Automate subtitle offsets with voice to text



So we all have had these subs that are off by a few seconds or start to slowly drift due to different frame rates or pauses in the media files. Especially the subtitles that will need adjustment multiple times during viewing are super annoying.

My idea is to utilize some public library that can generate text from audio. I don't propose to generate subtitles on the fly as this would need Siri/Cortana grade speech recognition and then there's the subtitle presentation/timing esthetics.
What I do propose is to generate OK translations from speech that are somewhat accurate. These results could be matched with subtitles present in plex to find common patterns and ultimately determine an offset.

I have rough ideas about how to implement the above, I can share those at a later point if anyone is interested.

What I am unclear about is how plex exactly handles subtitles. I know transcoding will burn them in, so this would be the easiest case as everything happens serverside. But how about direct streams? Are the subtitles transmitted completely or is it streamed in chunks? For the former it would mean that the server would need to update the client with (new) offsets while for the latter I can simply adjust future chunks.

In any case, my idea is to have the server determine offsets and not push this logic client side. Ideally this needs to be an implement once use everywhere kind of solution.

But are we even able to build something like this into plex? I'm not familiar with the API or other exposed parts. I only know that the actual server is closed source. I don't think the above could be managed with metadata plugins.

So what would be the options here? The key point would be (just to summarize) to determine offsets continuously for media during playback. I'm not interested in only client side solutions as they are limited in audience and likely not future proof.

Would love to hear your thoughts on this!


Doubtful, IMHO

In Python, you would have to isolate the audio stream, then walk through that, and feed that to a for me yet unknown solution, that can translate audio to text for every language supported by Plex.

If above exists, we also would have to extract relevant timestamps.

And determining the language spoken, is a nightmare I simply can't imagine how to solve.

So not to be negative here, cuz a great idea, but sadly think technology simply isn't there yet




Let's assume we limit this to English language only for now.

Can you give any comment on the options for interfacing with plex server?
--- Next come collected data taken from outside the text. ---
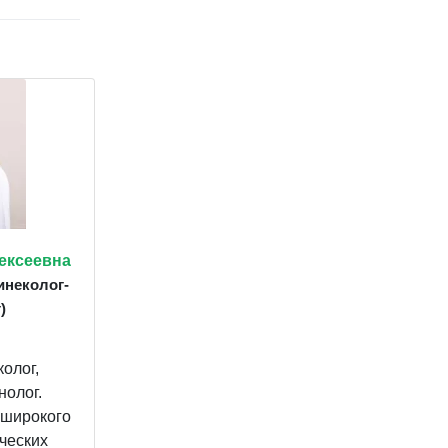
ексеевна
инеколог-
)
олог,
нолог.
 широкого
ческих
Can we develop tooling that will hook to a viewing session and will piggyback on the open connection (ie can we add additional data in the stream on the fly?)


Regarding your remarks on the technical feasibility, there are some decent python libraries out there for offline voice recognition. We only need a mediocre performing algorithm and can apply heuristics from there to eventually determine an offset with reasonable confidence.

I'm not saying I have this all worked out and there's a more than real chance it won't work well at all, but someone has to give this a try right?


If I was given the option to choose how my PlexPass subscription is spent. Better subtitle integration would be on the top of my list. The way that the plex team chose to implement subtitles only took into account very specific use cases. The rest of us were forgotten =(